Meta-package for data analysis in Julia, modeled after the R tidyverse.
MIT License
524 stars 14 forks source link

Columns containing spaces in names #47

Closed kdpsingh closed 1 year ago

kdpsingh commented 1 year ago

We need to test out whether the package works with column names containing spaces. I think Symbol("column name") may work in some contexts but likely not all. Depending on what we find, we may want to think about how to handle cases where it doesn't work, and what to communicate to users in the docs about what does and does not work.

Another longer-term goal to think about implementing a function similar to R's janitor::clean_names(), which converts "illegal" column names into legal ones.

bkamins commented 1 year ago

I dplyr is it

`a b`

right?

I guess you could use the same in Tidier.jl. It would take advantage of the fact that this is a valid cmd in Julia. It would just need to be documented that in Tidier.jl commands non-standard evaluation of commands happens. You could parse it from:

julia> dump(:(`a b`))
Expr
  head: Symbol macrocall
  args: Array{Any}((3,))
    1: GlobalRef
      mod: Module Core
      name: Symbol @cmd
      binding: Ptr{Nothing} @0x0000000000000000
    2: LineNumberNode
      line: Int64 1
      file: Symbol REPL[6]
    3: String "a b"

and you can see that the third arg is the string that would be interpreted as a column name.

I guess this approach would create least friction for R users.

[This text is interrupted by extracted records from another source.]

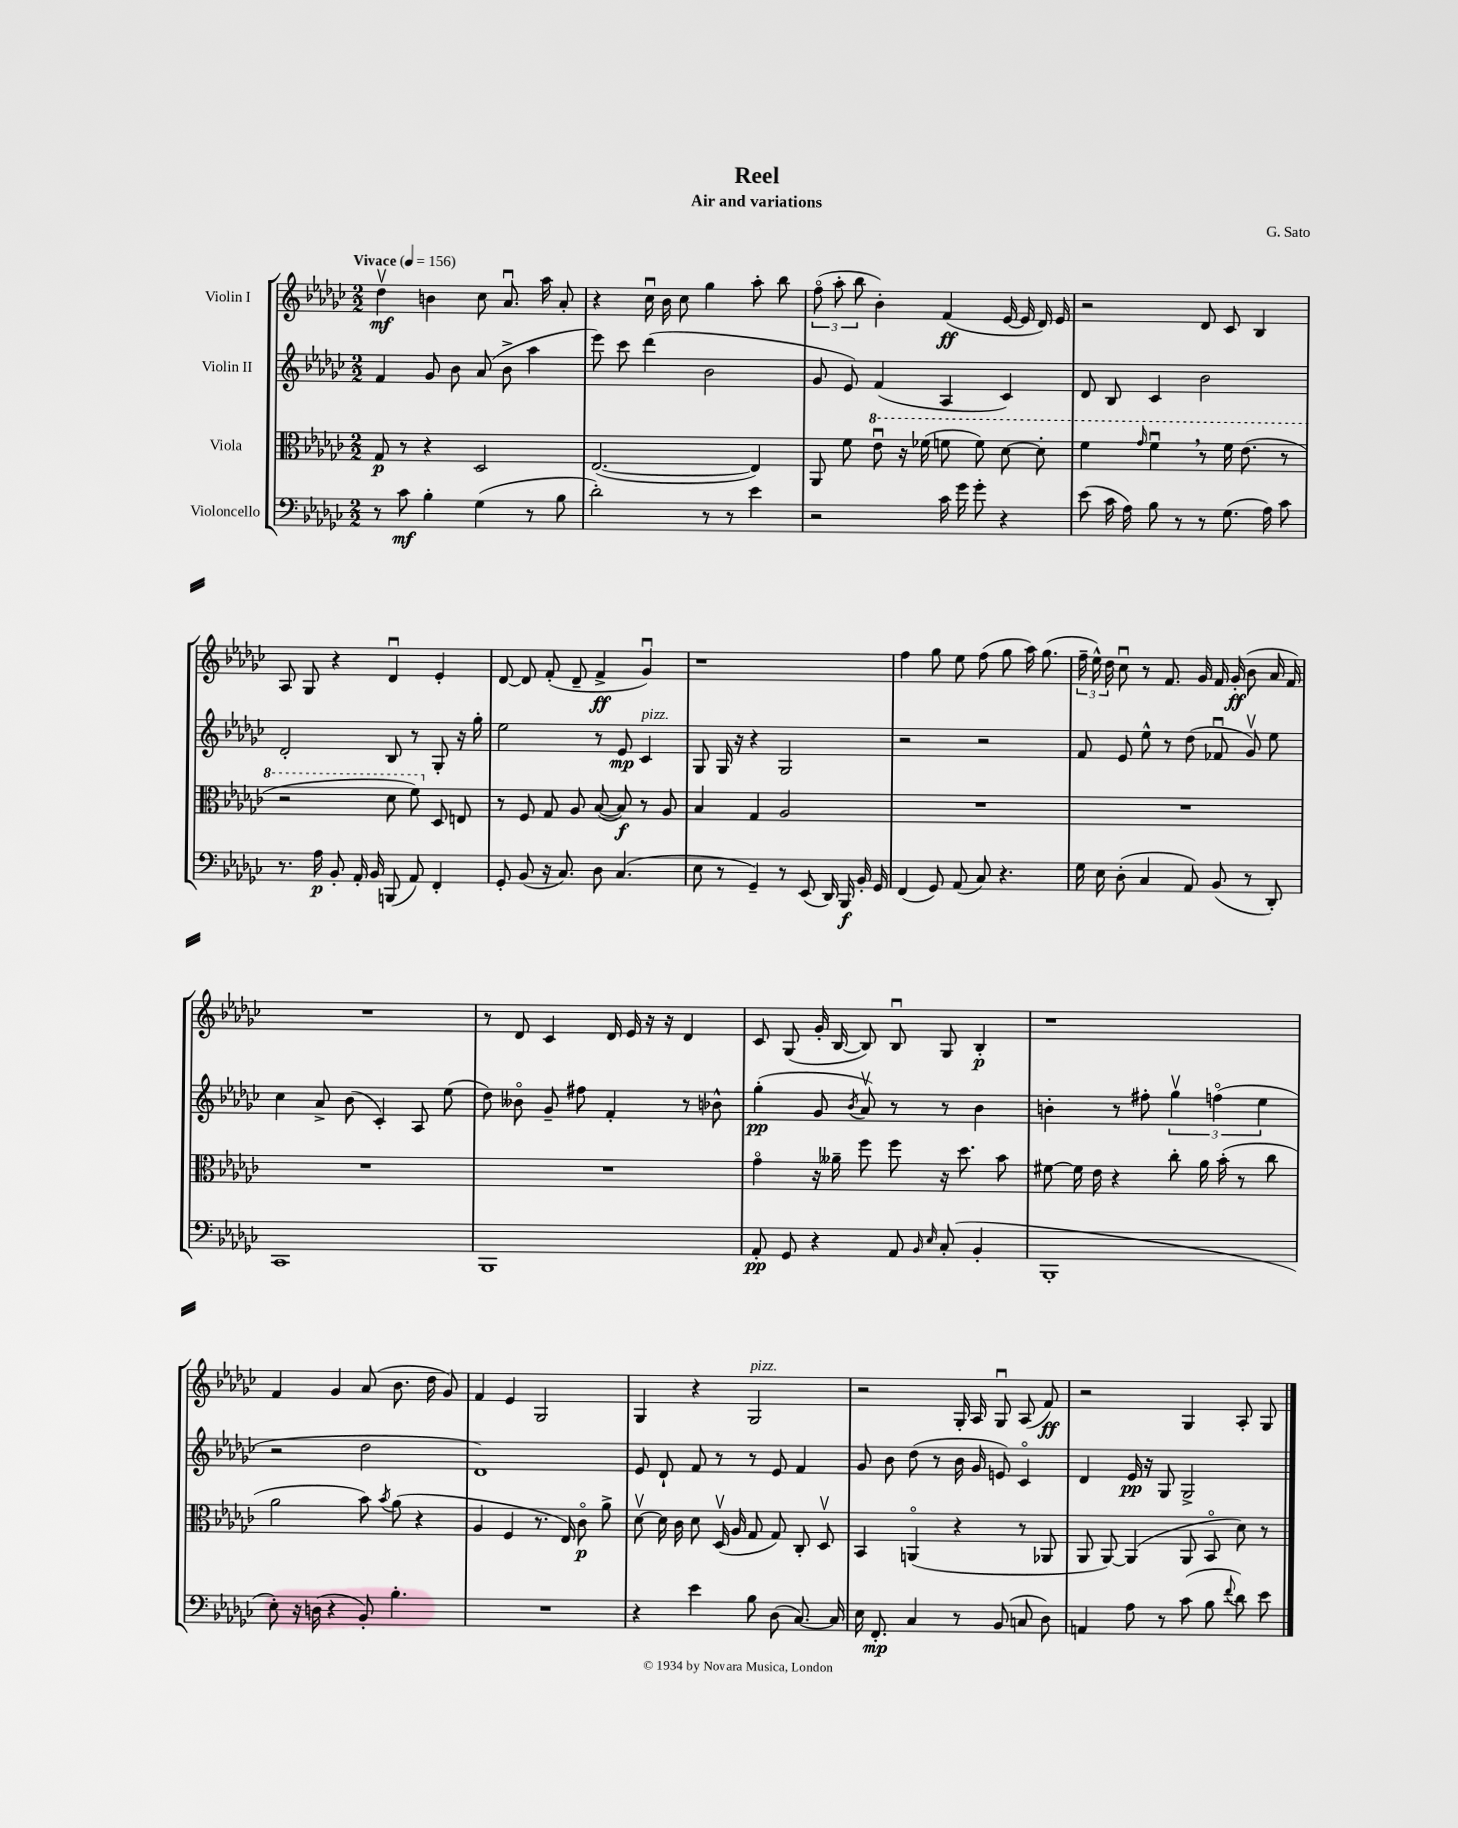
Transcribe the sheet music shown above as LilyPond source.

\header { title = "Reel" composer = "G. Sato" subtitle = "Air and variations" }
<<
\new StaffGroup <<
\new Staff = "s0" \with { instrumentName = "Violin I" } {
    \clef treble \key ges \major \numericTimeSignature \time 2/2 \tempo "Vivace" 4 = 156
    \autoBeamOff des''4\upbow\mf b'4 ces''8 aes'8.\downbow aes''16 aes'8-. |
    r4 ces''16\downbow bes'16 ces''8 ges''4 aes''8-. bes''8 |
    \tuplet 3/2 { f''8\flageolet( aes''8-. bes''8 } bes'4-.) f'4\ff( ees'16~ ees'16 des'16) ees'16 |
    r2 des'8 ces'8 bes4 |
    aes8 ges8 r4 des'4\downbow ees'4-. |
    des'8~ des'8 f'8-.( des'8-- f'4->\ff ges'4\downbow) |
    r1 |
    f''4 ges''8 ees''8 f''8( ges''8 aes''16) ges''8.( |
    \tuplet 3/2 { f''16-- ees''16-^) des''16 } ces''8\downbow r8 f'8. ges'16 f'16 ges'16-.\ff( bes'8 aes'16 f'16) |
    R1 |
    r8 des'8 ces'4 des'16 ees'16 r16 r16 des'4 |
    ces'8 ges8( ges'16-. bes16~ bes8) bes8\downbow ges8 bes4-.\p |
    r1 |
    f'4 ges'4 aes'8( bes'8. des''16 ges'8) |
    f'4 ees'4 ges2 |
    ges4 r4 ges2^\markup { \italic "pizz." } |
    r2 ges16-. aes16 ges8\downbow aes8( f'8\ff) |
    r2 ges4 aes8-. ges8 \bar "|." |
}
\new Staff = "s1" \with { instrumentName = "Violin II" } {
    \clef treble \key ges \major \numericTimeSignature \time 2/2
    \autoBeamOff f'4 ges'8 bes'8 aes'8( bes'8-> aes''4 |
    ees'''8) ces'''8 des'''4( bes'2 |
    ges'8 ees'8) f'4( aes4 ces'4) |
    des'8 bes8 ces'4 bes'2 |
    des'2-. bes8 r8 ges8-. r16 ges''16-. |
    ees''2 r8 ees'8\mp ces'4^\markup { \italic "pizz." } |
    ges8 ges16 r16 r4 ges2 |
    r2 r2 |
    f'8 ees'8 ees''8-^ r8 des''8( fes'8\downbow ges'8\upbow) ees''8 |
    ces''4 aes'8-> bes'8( ces'4-.) aes8 ees''8( |
    des''8) beses'8\flageolet ges'8-- fis''8 f'4-. r8 bes'8-^ |
    ges''4-.\pp( ges'8 \acciaccatura { bes'8 } aes'8\upbow) r8 r8 bes'4 |
    b'4-. r8 fis''8-. \tuplet 3/2 { ges''4\upbow f''4\flageolet( ees''4 } |
    r2 des''2 |
    des'1) |
    ees'8 des'8-! f'8 r8 r8 ees'8 f'4 |
    ges'8 bes'8 des''8( r8 bes'16 ges'16 e'8) ces'4\flageolet |
    des'4 ees'16\pp r16 ges8 ges2-> \bar "|." |
}
\new Staff = "s2" \with { instrumentName = "Viola" } {
    \clef alto \key ges \major \numericTimeSignature \time 2/2
    \autoBeamOff ges8\p r8 r4 des2 |
    ees2.~( ees4) |
    aes,8 f'8 \ottava #1 ees''8\downbow r16 fes''16( f''8 f''8) des''8~ des''8-. |
    f''4 \grace { ges''16 } f''4\downbow \breathe r8 f''16 ees''8.( r8 |
    r2 des''8 f''8) \ottava #0 des8 e8 |
    r8 f8 ges8 aes8 bes8~( bes8\f) r8 aes8 |
    bes4 ges4 aes2 |
    R1 |
    R1 |
    R1 |
    R1 |
    ges'4\flageolet r16 aeses'16-- f''8 f''8 r16 des''8. bes'8 |
    fis'8~ fis'16 ees'16 r4 ces''8-. aes'16 bes'16-.( r8 ces''8 |
    aes'2 bes'8) \acciaccatura { bes'8 } aes'8( r4 |
    aes4 f4 r8. ees16) ces'8\flageolet\p aes'8-> |
    des'8~\upbow des'16 ces'16 des'8 des16\upbow( aes16 ges8 ges8) ces8-. des8\upbow |
    bes,4 a,4\flageolet( r4 r8 aes,8 |
    aes,8 aes,8~) aes,4( aes,8 bes,8\flageolet des'8) r8 \bar "|." |
}
\new Staff = "s3" \with { instrumentName = "Violoncello" } {
    \clef bass \key ges \major \numericTimeSignature \time 2/2
    \autoBeamOff r8 ces'8\mf bes4-. ges4( r8 bes8 |
    des'2-.) r8 r8 ees'4 |
    r2 ces'16 ges'16 ges'8-. r4 |
    ees'8( ces'16 aes16) bes8 r8 r8 ges8.( aes16) ces'8 |
    r8. aes16\p bes,8-. aes,16-. bes,16 b,,8( aes,8) f,4-. |
    ges,8-. bes,8( r16 ces8.) des8 ces4.( |
    ees8 r8 ges,4--) r8 ees,8( des,16) bes,,16\f bes,16-. ges,16 |
    f,4( ges,8) aes,8( ces8) r4. |
    ges16 ees16 des8-.( ces4 aes,8) bes,8( r8 des,8-.) |
    ces,1 |
    bes,,1 |
    aes,8-.\pp ges,8 r4 aes,8 \grace { bes,16 ees16 } ces8-.( bes,4-. |
    bes,,1-. |
    ees8-.) r16 d16( r4 bes,8-.) bes4.-. |
    R1 |
    r4 ees'4 bes8 des8( ces8.~) ces16 |
    ees16 f,8.-.\mp ces4 r8 bes,8( c8 des8) |
    a,4 aes8 r8 ces'8( bes8 \appoggiatura { f'8 } des'8) ees'8 \bar "|." |
}
>>
>>
\layout { \context { \Score \remove "Bar_number_engraver" } }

kdpsingh commented 1 year ago

Thanks @bkamins! I was actually trying this approach and having some difficulty in getting MacroTools to detect this AST pattern using @capture. Probably just need to spend more time with it, but I agree this would be the ideal way of handling from an R user standpoint.

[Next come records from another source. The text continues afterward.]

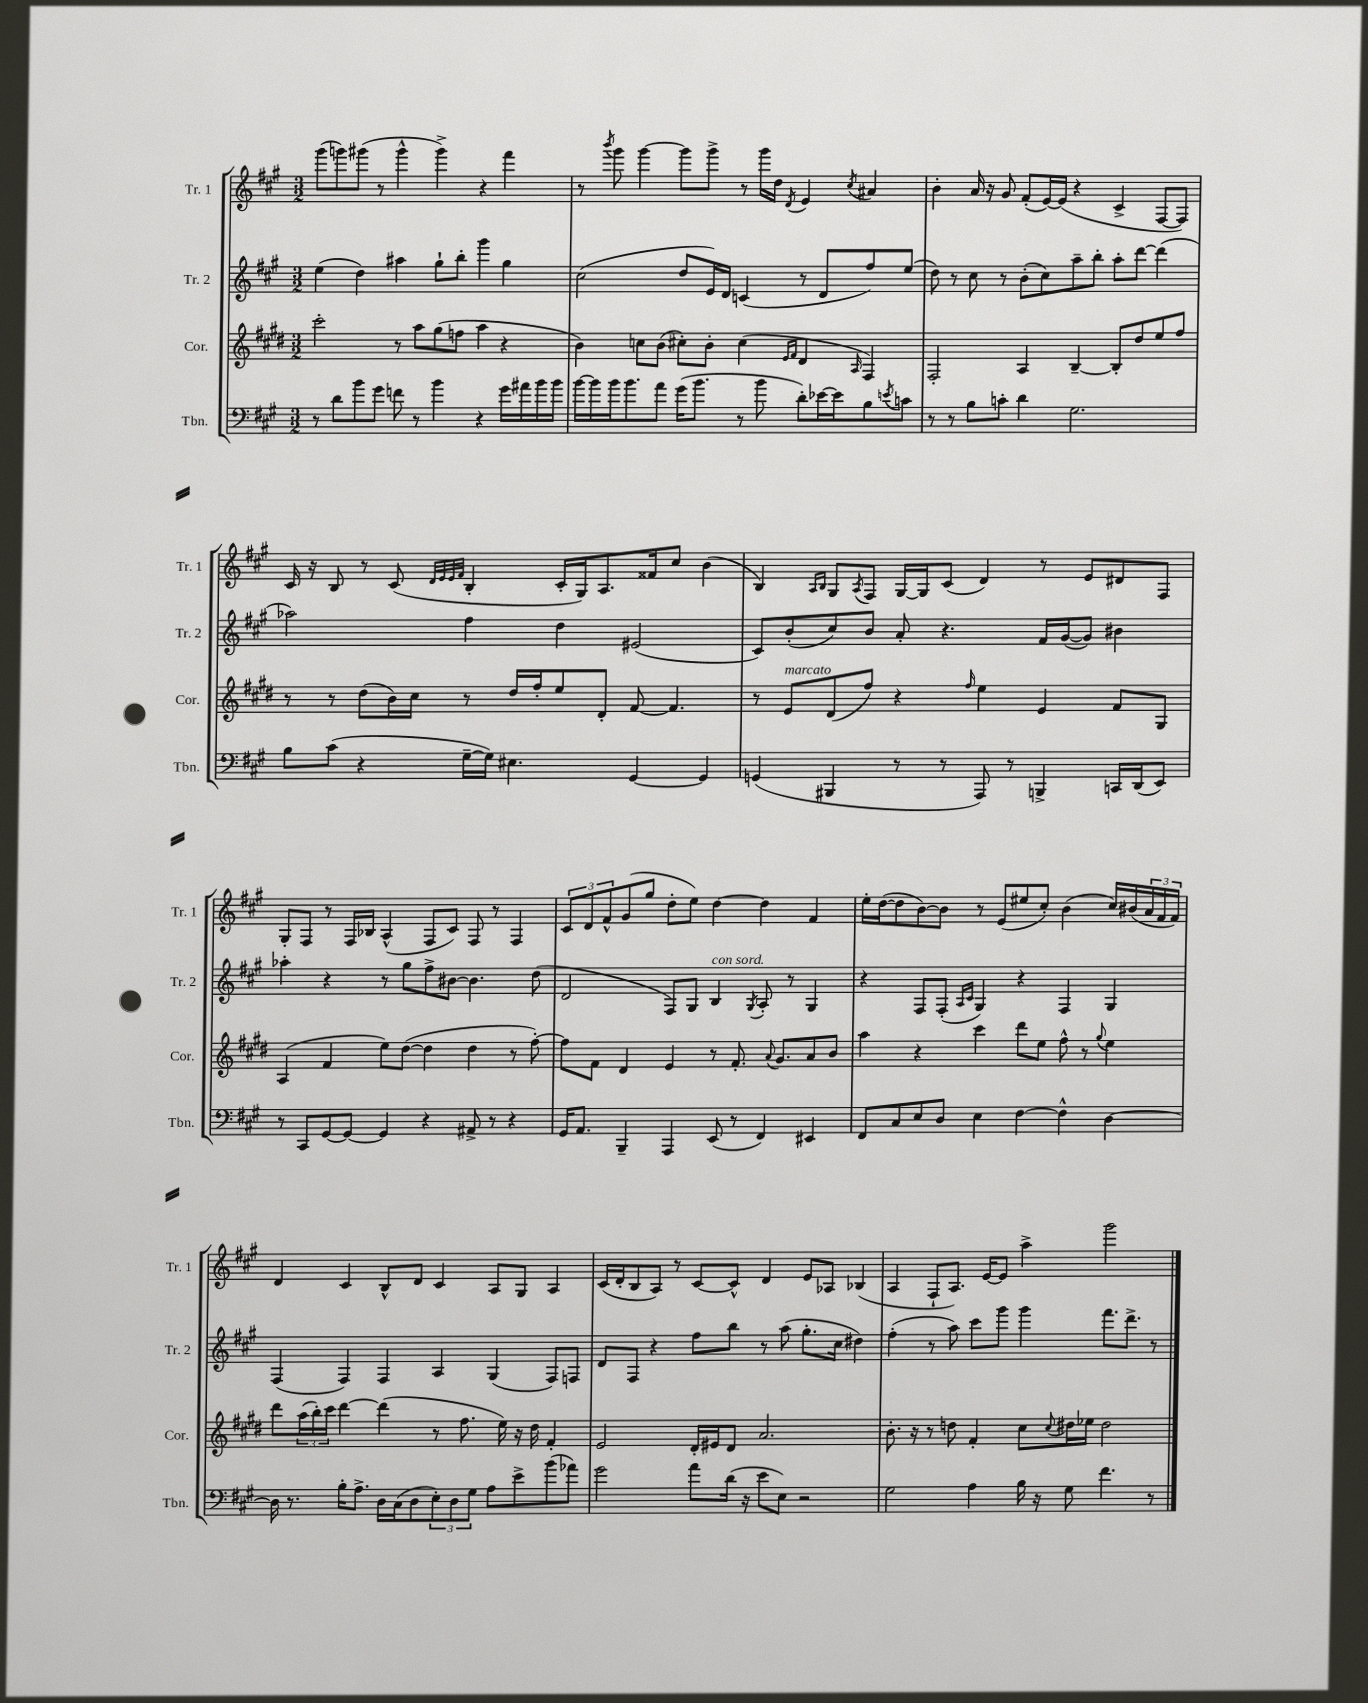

**kern	**kern	**kern	**kern
*staff4	*staff3	*staff2	*staff1
*clefF4	*clefG2	*clefG2	*clefG2
*k[f#c#g#]	*k[f#c#g#d#]	*k[f#c#g#]	*k[f#c#g#]
*M3/2	*M3/2	*M3/2	*M3/2
8r	2ccc#'	(4ee	(8ggg#
8d	.	.	8ggg)
8b	.	4dd)	(8ggg#
8g#	.	.	8r
8f	8r	4aa#	4ggg#^^
8r	8aa	.	.
4b	(8gg#	8gg#`	4ggg#^)
.	8ff	8bb'	.
4r	4aa	4ggg#	4r
16g#	4r	4gg#	4fff#
16a#	.	.	.
16b	.	.	.
16b	.	.	.
=	=	=	=
[16b	4b)	(2cc#	8r
16b]	.	.	.
.	.	.	8qbbb
16b	.	.	8ggg#
8.b	.	.	.
.	8cc	.	[4ggg#
8a	(8b	.	.
(16g#	8cc#')	8dd	8ggg#]
8.b	.	.	.
.	8b'	16e)	8ggg#^
.	.	16d	.
8r	(4cc#	(4c	8r
8b	.	.	16ggg#
.	.	.	16dd
.	16qqe	.	.
.	16qqf#	.	8qd
8d')	4d#	8r	4e
[16e-	.	8d	.
16e-]	.	.	.
.	16qqA	.	8qcc#
8B	4F#)	8ff#)	4a#
8qe	.	.	.
8c	.	(8ee	.
=	=	=	=
8r	2F#'	8dd)	4b'
8r	.	8r	.
8B	.	8cc#	16a
.	.	.	16r
8c'	.	8r	8g#
4d	4A	(8b'	(8f#'
.	.	8cc#)	[16e)
.	.	.	(16e]
2.G#	[4B~	8aa~	4r
.	.	8bb'	.
.	8B']	8aa'	4c#^
.	8dd#	[8ddd	.
.	8ee	(4ddd]	[8F#
.	8ff#	.	8F#])
=	=	=	=
8B	8r	2aa-)	16c#
.	.	.	16r
(8c#	8r	.	8B
4r	(8dd#	.	8r
.	16b)	.	(8c#
.	16cc#	.	.
.	.	.	32qqd
.	.	.	32qqe
.	.	.	32qqe
.	.	.	32qqf#
[16G#~	8r	4ff#	4B'
16G#])	.	.	.
4.E#	16dd#	.	.
.	16ff#'	.	.
.	8ee	4dd	16c#'
.	.	.	16G#)
.	8d#'	.	8.A
[4GG#	[8f#	(2e#	.
.	.	.	16f##
.	4.f#]	.	8cc#
4GG#]	.	.	(4b
=	=	=	=
(4GG	8r	8c#)	4B)
.	8e	(8b'	.
.	.	.	16qqA
.	.	.	16qqB
4BBB#	(8d#	8cc#)	8G#
.	.	.	8qA
.	8ff#)	8b	8F#
8r	4r	8a'	[16G#
.	.	.	16G#]
8r	.	4.r	(8c#
.	16qqff#	.	.
8AAA)	4ee	.	4d)
8r	.	.	.
4BBB^	4e	16f#	8r
.	.	([16g#	.
.	.	8g#])	8e
16CC	8f#	4b#	8d#
(16DD	.	.	.
8EE)	8G#	.	8F#
=	=	=	=
8r	(4A	4aa-'	8G#'
8CC#	.	.	8F#
[8GG#	4f#	4r	8r
8GG#_	.	.	16F#
.	.	.	16B-
4GG#]	8ee)	8r	(4A^^
.	([8dd#	8gg#	.
4r	4dd#]	8ff#^	8F#
.	.	[8b#	8c#)
8AA#^	4dd#	4.b#]	8F#
8r	.	.	8r
4r	8r	.	4F#
.	[8ff#')	(8dd	.
=	=	=	=
16GG#	8ff#]	2d	12c#
8.AA	.	.	.
.	.	.	12d
.	8f#	.	.
.	.	.	12f#^^
4BBB~	4d#	.	(8g#
.	.	.	8gg#
4AAA	4e	8F#)	8dd'
.	.	8G#	8ee)
(8EE	8r	4B	[4dd
8r	8.f#'	.	.
.	.	8qG#	.
4FF#)	.	8A'	4dd]
.	8qqa	.	.
.	8.g#	.	.
.	.	8r	.
4EE#	8a	4G#	4f#
.	8b	.	.
=	=	=	=
8FF#	4aa	4r	16ee'
.	.	.	([16dd
8C#	.	.	8dd]
8E	4r	8F#	[8b)
8D	.	(8F#'	8b]
.	.	16qqA	.
.	.	16qqc#	.
4E	4ccc#	4G#)	8r
.	.	.	(8e
[4F#	8ddd#	4r	8ee#
.	8ee	.	8cc#')
4F#^^]	8ff#^^	4F#	(4b
.	8r	.	.
.	8qqgg#	.	.
[4D	4ee	4G#	16cc#)
.	.	.	(16b#
.	.	.	24a
.	.	.	24f#
.	.	.	24f#)
=	=	=	=
16D]	8ddd#	(4F#	4d
8.r	.	.	.
.	(24aa	.	.
.	24bb')	.	.
.	24ccc#	.	.
16B'	[4ddd#	4F#)	4c#
8.A^	.	.	.
16D	(4ddd#]	4F#	8B^^
(16C#	.	.	.
8D	.	.	8d
12E')	8r	4A	4c#
12D	.	.	.
.	8.ff#	.	.
12G#	.	.	.
8A	.	(4G#	8A
.	16ee)	.	.
8e^	16r	.	8G#
.	16dd#	.	.
(8b	4f#'	8F#)	4A
8a-)	.	8F	.
=	=	=	=
2g#	2e	8d	(16c#
.	.	.	16d'
.	.	8F#	8B
.	.	4r	8A)
.	.	.	8r
8a	16d#'	8ff#	[8c#
.	16e#	.	.
(16d	8d#	8bb	8c#^^]
16r	.	.	.
8e	2.a	8r	4d
8E)	.	(8aa	.
2r	.	8.gg#'	8e
.	.	.	8A-
.	.	16cc#	.
.	.	4dd#)	(4B-
=	=	=	=
2G#	8.b'	(4ff#'	4A
.	16r	.	.
.	8r	8r	8F#`
.	8dd	8aa)	8.A)
4A	4f#'	8ccc#	.
.	.	.	[16e
.	.	8ggg#	8e]
16B	8cc#	4ggg#	4aa^
16r	.	.	.
.	8qqcc#	.	.
8G#	16dd#	.	.
.	16ee-	.	.
4.f#	2dd#	8.fff#	2ggg#
.	.	8.ddd^	.
8r	.	8r	.
==	==	==	==
*-	*-	*-	*-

bkamins commented 1 year ago

It is just as if you called:

julia> dump(:(@cmd "a b"))
Expr
  head: Symbol macrocall
  args: Array{Any}((3,))
    1: Symbol @cmd
    2: LineNumberNode
      line: Int64 1
      file: Symbol REPL[28]
    3: String "a b"

The only difference is that here @cmd is searched in current scope, while backtick notation guarantees that the lookup is in Core module.

kdpsingh commented 1 year ago

This is really helpful! Will play with this and hope to get this working.

kdpsingh commented 1 year ago

Thanks again, @bkamins!

I think I have this issue figured out.

As-is, using var"column name" works throughout the package.

In PR #61, we now support backticks, which converts the string into var"string".

Before merging, I'm going to:

kdpsingh commented 1 year ago

Documentation added, this is now resolved in #61. Closing this issue. Will open a janitor::clean_names() functionality request as a separate issue.